[Start of Attachment]
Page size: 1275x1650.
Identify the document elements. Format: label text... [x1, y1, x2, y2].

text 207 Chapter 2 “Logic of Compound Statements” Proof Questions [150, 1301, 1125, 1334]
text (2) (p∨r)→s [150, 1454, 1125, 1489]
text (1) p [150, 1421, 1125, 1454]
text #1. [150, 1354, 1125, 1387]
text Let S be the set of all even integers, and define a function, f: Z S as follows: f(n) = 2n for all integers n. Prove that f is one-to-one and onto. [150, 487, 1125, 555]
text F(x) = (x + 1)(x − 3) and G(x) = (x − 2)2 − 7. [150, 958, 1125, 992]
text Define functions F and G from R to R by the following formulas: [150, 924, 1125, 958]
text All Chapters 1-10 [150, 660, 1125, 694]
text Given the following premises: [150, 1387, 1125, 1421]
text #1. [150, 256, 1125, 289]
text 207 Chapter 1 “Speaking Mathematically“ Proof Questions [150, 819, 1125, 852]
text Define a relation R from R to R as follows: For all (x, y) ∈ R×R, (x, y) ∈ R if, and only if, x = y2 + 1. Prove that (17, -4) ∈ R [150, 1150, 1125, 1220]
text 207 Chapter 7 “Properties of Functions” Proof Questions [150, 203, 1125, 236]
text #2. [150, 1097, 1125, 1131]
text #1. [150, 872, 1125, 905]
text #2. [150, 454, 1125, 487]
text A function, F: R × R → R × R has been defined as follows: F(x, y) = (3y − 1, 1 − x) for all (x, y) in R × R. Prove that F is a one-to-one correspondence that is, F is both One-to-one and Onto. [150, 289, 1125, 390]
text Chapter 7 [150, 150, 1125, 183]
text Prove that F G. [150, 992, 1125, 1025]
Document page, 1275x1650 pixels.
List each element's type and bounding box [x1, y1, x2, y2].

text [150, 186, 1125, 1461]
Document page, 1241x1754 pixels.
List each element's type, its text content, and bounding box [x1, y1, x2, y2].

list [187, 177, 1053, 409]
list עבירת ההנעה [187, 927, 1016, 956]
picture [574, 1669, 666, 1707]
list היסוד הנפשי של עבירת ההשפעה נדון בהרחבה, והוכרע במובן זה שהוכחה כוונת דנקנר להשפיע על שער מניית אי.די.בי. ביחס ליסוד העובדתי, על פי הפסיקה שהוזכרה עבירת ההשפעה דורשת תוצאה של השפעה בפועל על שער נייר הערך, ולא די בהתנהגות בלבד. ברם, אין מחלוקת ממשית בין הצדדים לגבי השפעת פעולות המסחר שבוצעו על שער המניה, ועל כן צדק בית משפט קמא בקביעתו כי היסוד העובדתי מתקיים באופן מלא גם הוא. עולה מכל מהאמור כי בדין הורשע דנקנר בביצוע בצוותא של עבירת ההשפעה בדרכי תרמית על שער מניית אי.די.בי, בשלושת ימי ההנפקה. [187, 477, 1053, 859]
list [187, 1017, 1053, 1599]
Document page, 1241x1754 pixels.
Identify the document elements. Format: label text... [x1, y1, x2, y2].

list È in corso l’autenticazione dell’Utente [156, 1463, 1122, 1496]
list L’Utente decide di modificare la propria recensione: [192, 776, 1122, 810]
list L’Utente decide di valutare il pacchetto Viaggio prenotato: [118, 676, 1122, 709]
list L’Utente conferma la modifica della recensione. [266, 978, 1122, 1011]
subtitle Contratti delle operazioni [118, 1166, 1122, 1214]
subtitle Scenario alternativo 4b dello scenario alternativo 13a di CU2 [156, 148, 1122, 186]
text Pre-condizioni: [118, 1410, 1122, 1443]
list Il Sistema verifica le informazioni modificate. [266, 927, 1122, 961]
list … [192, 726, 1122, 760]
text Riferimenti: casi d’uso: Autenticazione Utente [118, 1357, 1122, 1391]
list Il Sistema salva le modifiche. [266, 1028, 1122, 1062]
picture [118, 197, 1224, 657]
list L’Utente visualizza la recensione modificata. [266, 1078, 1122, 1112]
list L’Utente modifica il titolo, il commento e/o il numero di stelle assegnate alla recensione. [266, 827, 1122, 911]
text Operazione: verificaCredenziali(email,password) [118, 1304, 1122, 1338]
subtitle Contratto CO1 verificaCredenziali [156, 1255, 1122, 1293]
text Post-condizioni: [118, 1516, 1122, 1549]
[End of Attachment]
__YOUR INSTRUCTIONS__
Copy each record above so that no word or mark differs.

__ANSWER AREA__
Page size: 1275x1650.
Identify the document elements. Format: label text... [x1, y1, x2, y2].

text 207 Chapter 2 “Logic of Compound Statements” Proof Questions [150, 1301, 1125, 1334]
text (2) (p∨r)→s [150, 1454, 1125, 1489]
text (1) p [150, 1421, 1125, 1454]
text #1. [150, 1354, 1125, 1387]
text Let S be the set of all even integers, and define a function, f: Z S as follows: f(n) = 2n for all integers n. Prove that f is one-to-one and onto. [150, 487, 1125, 555]
text F(x) = (x + 1)(x − 3) and G(x) = (x − 2)2 − 7. [150, 958, 1125, 992]
text Define functions F and G from R to R by the following formulas: [150, 924, 1125, 958]
text All Chapters 1-10 [150, 660, 1125, 694]
text Given the following premises: [150, 1387, 1125, 1421]
text #1. [150, 256, 1125, 289]
text 207 Chapter 1 “Speaking Mathematically“ Proof Questions [150, 819, 1125, 852]
text Define a relation R from R to R as follows: For all (x, y) ∈ R×R, (x, y) ∈ R if, and only if, x = y2 + 1. Prove that (17, -4) ∈ R [150, 1150, 1125, 1220]
text 207 Chapter 7 “Properties of Functions” Proof Questions [150, 203, 1125, 236]
text #2. [150, 1097, 1125, 1131]
text #1. [150, 872, 1125, 905]
text #2. [150, 454, 1125, 487]
text A function, F: R × R → R × R has been defined as follows: F(x, y) = (3y − 1, 1 − x) for all (x, y) in R × R. Prove that F is a one-to-one correspondence that is, F is both One-to-one and Onto. [150, 289, 1125, 390]
text Chapter 7 [150, 150, 1125, 183]
text Prove that F G. [150, 992, 1125, 1025]
Document page, 1275x1650 pixels.
List each element's type and bounding box [x1, y1, x2, y2].

text [150, 186, 1125, 1461]
Document page, 1241x1754 pixels.
List each element's type, its text content, and bounding box [x1, y1, x2, y2].

list [187, 177, 1053, 409]
list עבירת ההנעה [187, 927, 1016, 956]
picture [574, 1669, 666, 1707]
list היסוד הנפשי של עבירת ההשפעה נדון בהרחבה, והוכרע במובן זה שהוכחה כוונת דנקנר להשפיע על שער מניית אי.די.בי. ביחס ליסוד העובדתי, על פי הפסיקה שהוזכרה עבירת ההשפעה דורשת תוצאה של השפעה בפועל על שער נייר הערך, ולא די בהתנהגות בלבד. ברם, אין מחלוקת ממשית בין הצדדים לגבי השפעת פעולות המסחר שבוצעו על שער המניה, ועל כן צדק בית משפט קמא בקביעתו כי היסוד העובדתי מתקיים באופן מלא גם הוא. עולה מכל מהאמור כי בדין הורשע דנקנר בביצוע בצוותא של עבירת ההשפעה בדרכי תרמית על שער מניית אי.די.בי, בשלושת ימי ההנפקה. [187, 477, 1053, 859]
list [187, 1017, 1053, 1599]
Document page, 1241x1754 pixels.
Identify the document elements. Format: label text... [x1, y1, x2, y2].

list È in corso l’autenticazione dell’Utente [156, 1463, 1122, 1496]
list L’Utente decide di modificare la propria recensione: [192, 776, 1122, 810]
list L’Utente decide di valutare il pacchetto Viaggio prenotato: [118, 676, 1122, 709]
list L’Utente conferma la modifica della recensione. [266, 978, 1122, 1011]
subtitle Contratti delle operazioni [118, 1166, 1122, 1214]
subtitle Scenario alternativo 4b dello scenario alternativo 13a di CU2 [156, 148, 1122, 186]
text Pre-condizioni: [118, 1410, 1122, 1443]
list Il Sistema verifica le informazioni modificate. [266, 927, 1122, 961]
list … [192, 726, 1122, 760]
text Riferimenti: casi d’uso: Autenticazione Utente [118, 1357, 1122, 1391]
list Il Sistema salva le modifiche. [266, 1028, 1122, 1062]
picture [118, 197, 1224, 657]
list L’Utente visualizza la recensione modificata. [266, 1078, 1122, 1112]
list L’Utente modifica il titolo, il commento e/o il numero di stelle assegnate alla recensione. [266, 827, 1122, 911]
text Operazione: verificaCredenziali(email,password) [118, 1304, 1122, 1338]
subtitle Contratto CO1 verificaCredenziali [156, 1255, 1122, 1293]
text Post-condizioni: [118, 1516, 1122, 1549]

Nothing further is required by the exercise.